What the task requires ▸ Transcribe all records below exactly, without images.

Provided data ▸
★ ★ ★ ★ ★

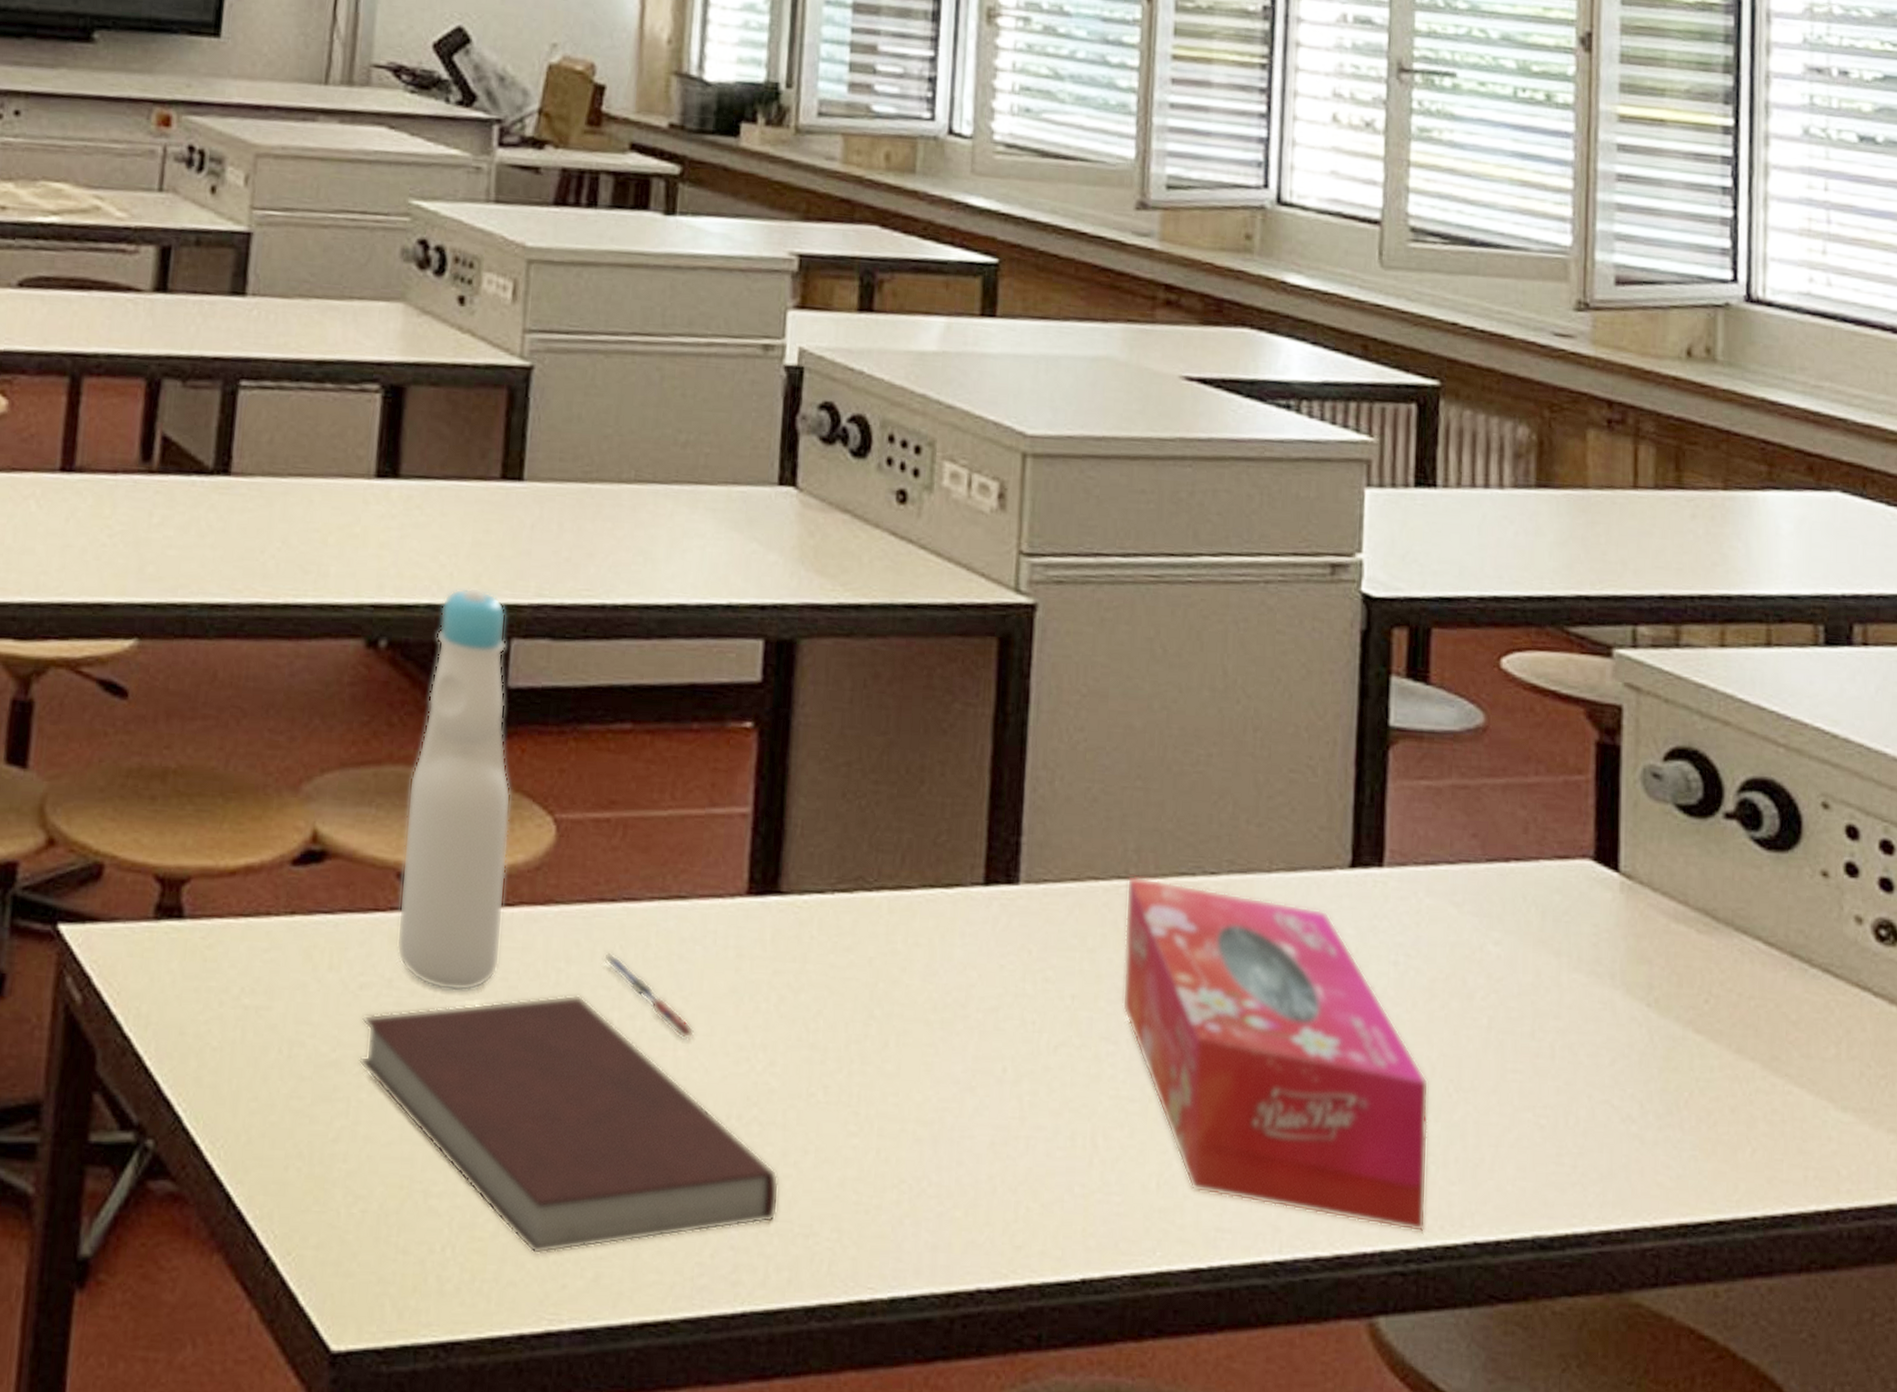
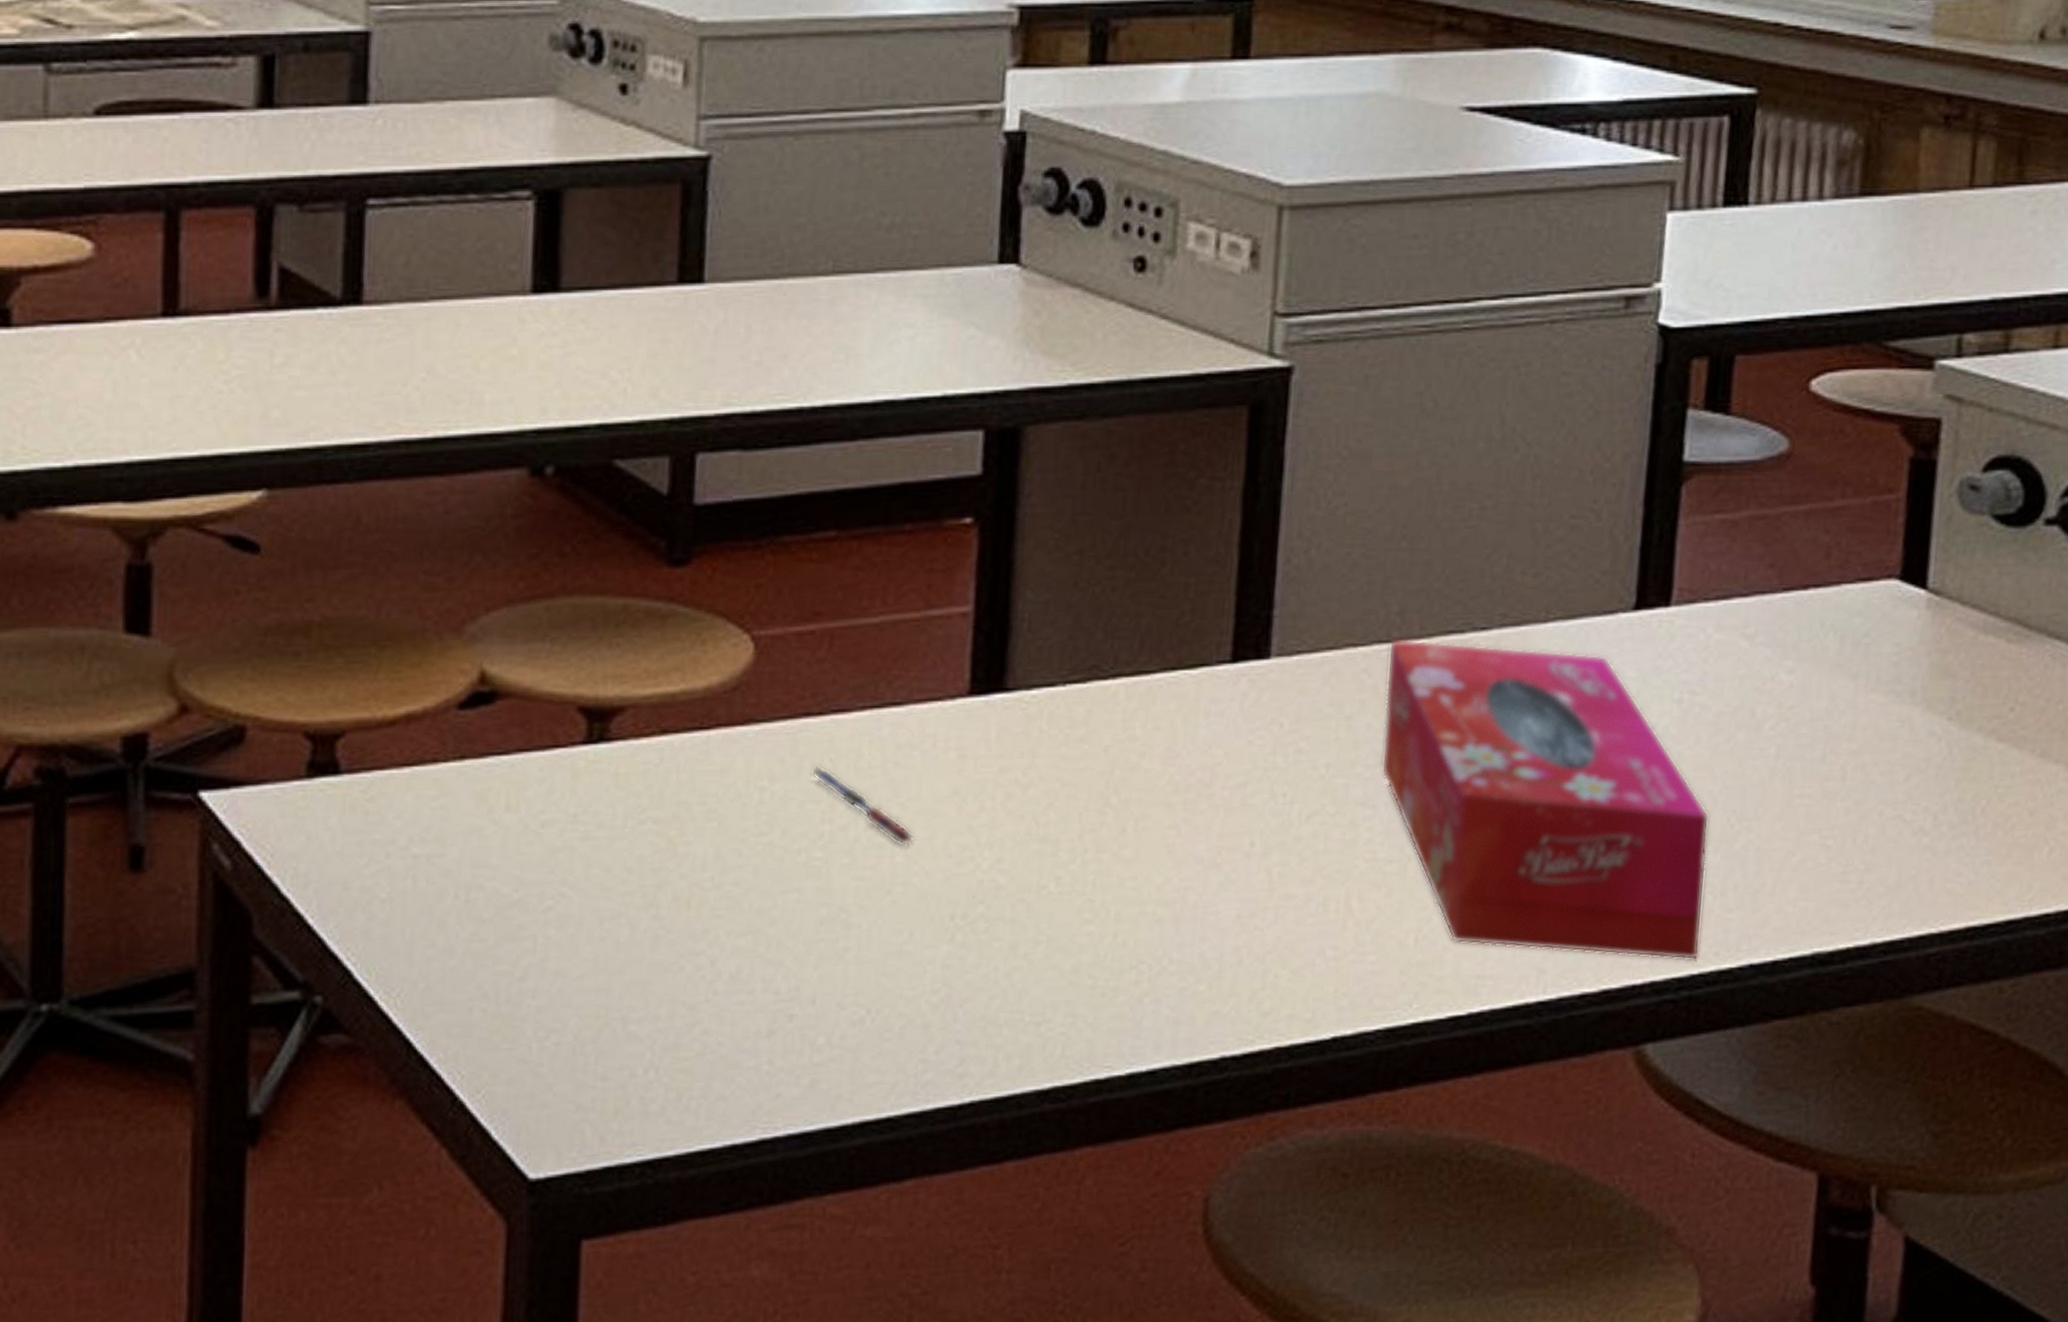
notebook: present [359,994,779,1255] -> none [544,811,1009,1068]
bottle: present [396,587,511,992] -> none [580,401,703,820]

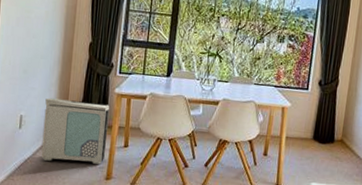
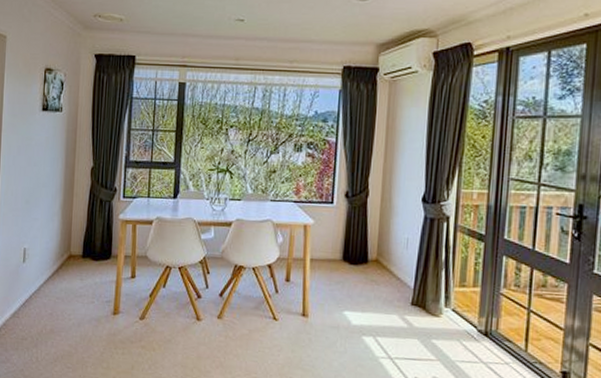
air purifier: present [41,97,110,164] -> none [45,228,115,298]

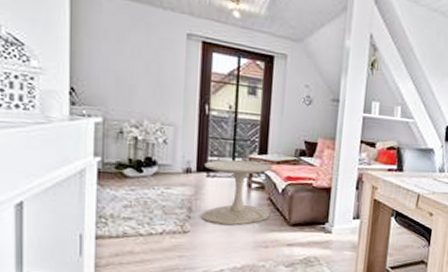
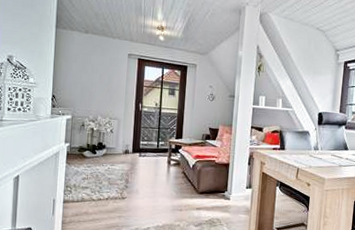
side table: present [202,159,274,226] -> none [135,143,187,193]

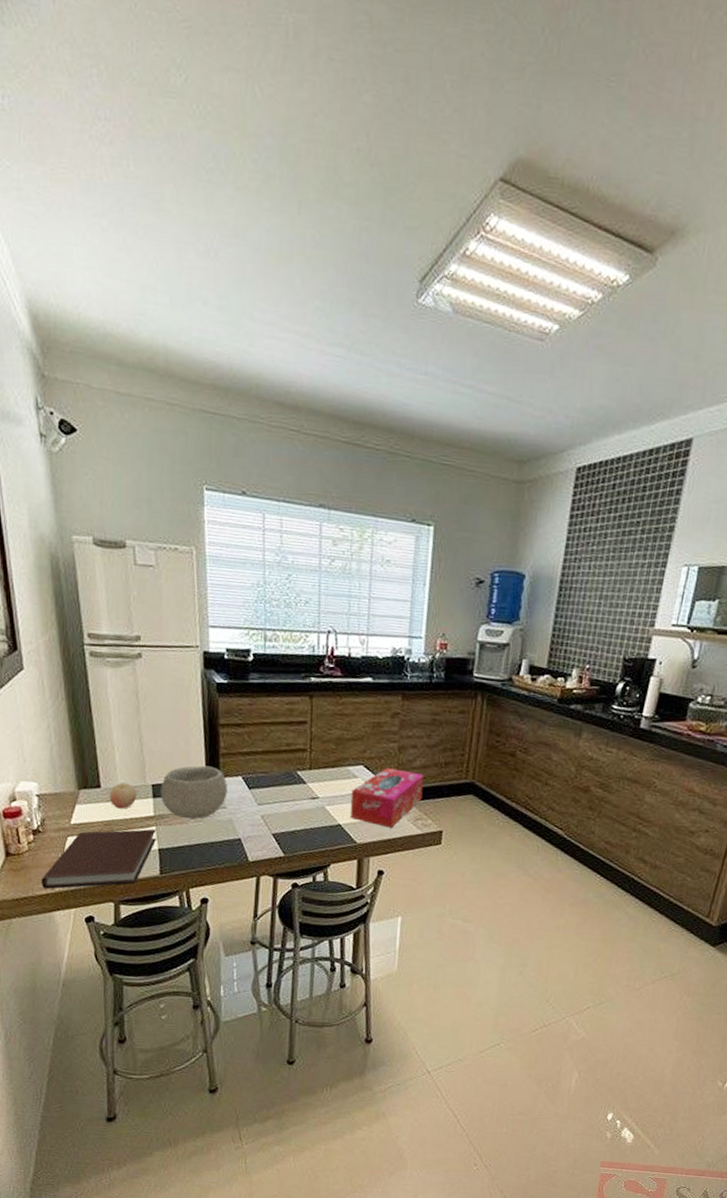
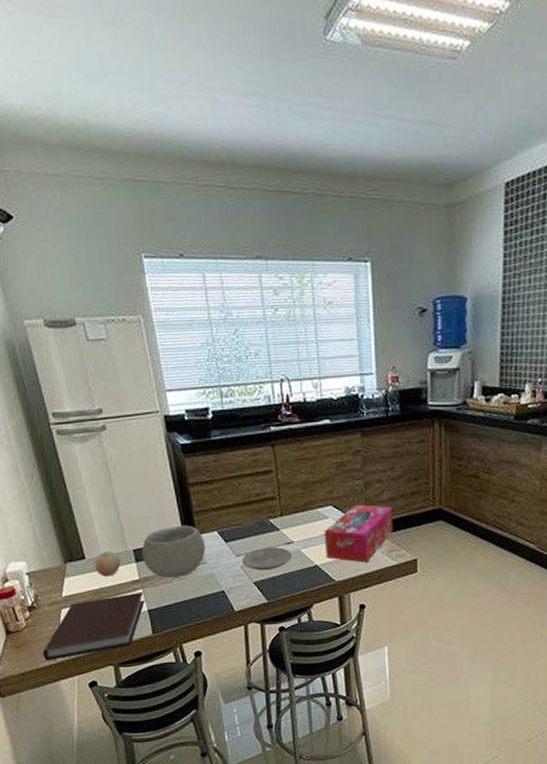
plate: none [264,799,315,824] -> present [242,547,292,571]

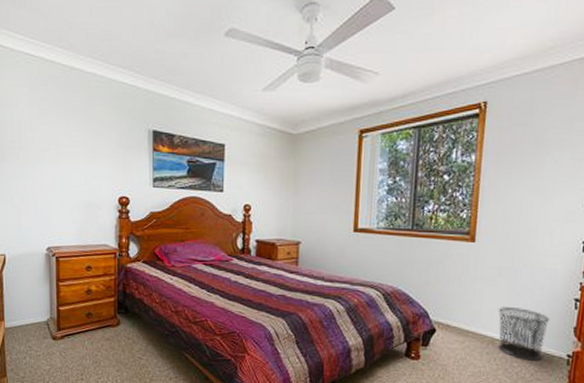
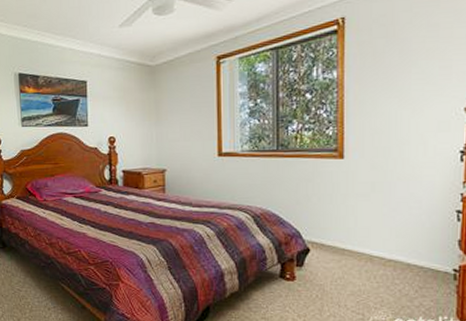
waste bin: present [498,307,550,361] -> none [375,223,432,277]

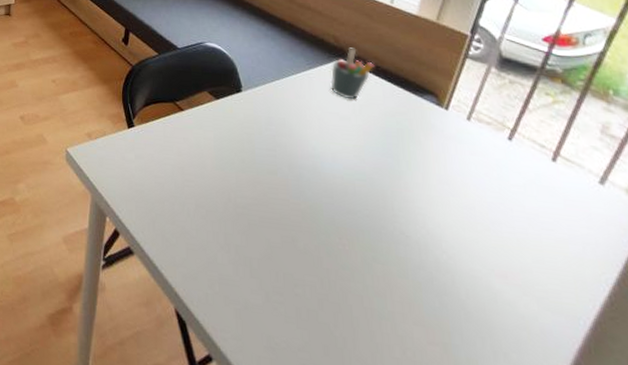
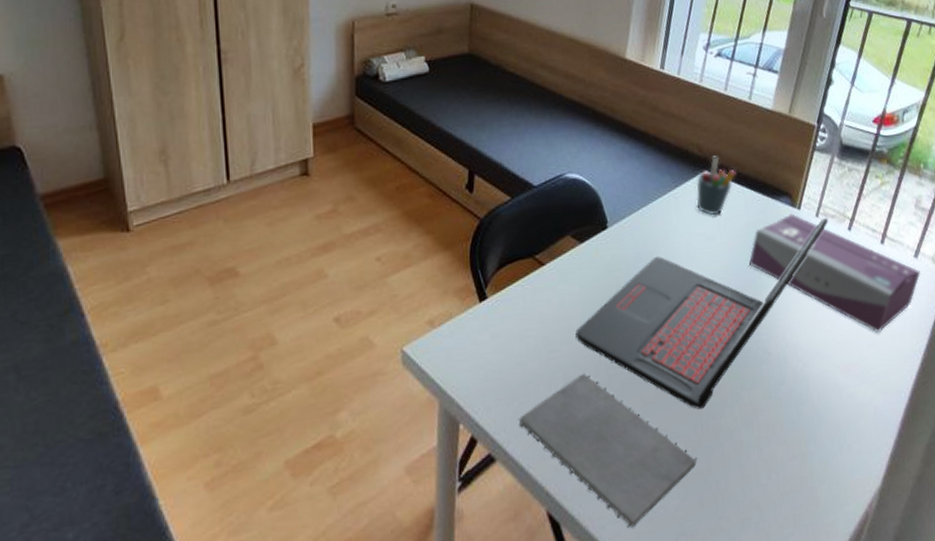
notepad: none [155,205,324,351] -> present [519,373,698,529]
laptop: none [208,122,483,267] -> present [575,217,828,409]
tissue box: none [385,112,608,251] -> present [748,213,920,334]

★ ★ ★ ★ ★

Solved problem ▸
notebook: present [359,994,779,1255] -> none [544,811,1009,1068]
bottle: present [396,587,511,992] -> none [580,401,703,820]

air purifier: present [41,97,110,164] -> none [45,228,115,298]

side table: present [202,159,274,226] -> none [135,143,187,193]

plate: none [264,799,315,824] -> present [242,547,292,571]

waste bin: present [498,307,550,361] -> none [375,223,432,277]

notepad: none [155,205,324,351] -> present [519,373,698,529]
laptop: none [208,122,483,267] -> present [575,217,828,409]
tissue box: none [385,112,608,251] -> present [748,213,920,334]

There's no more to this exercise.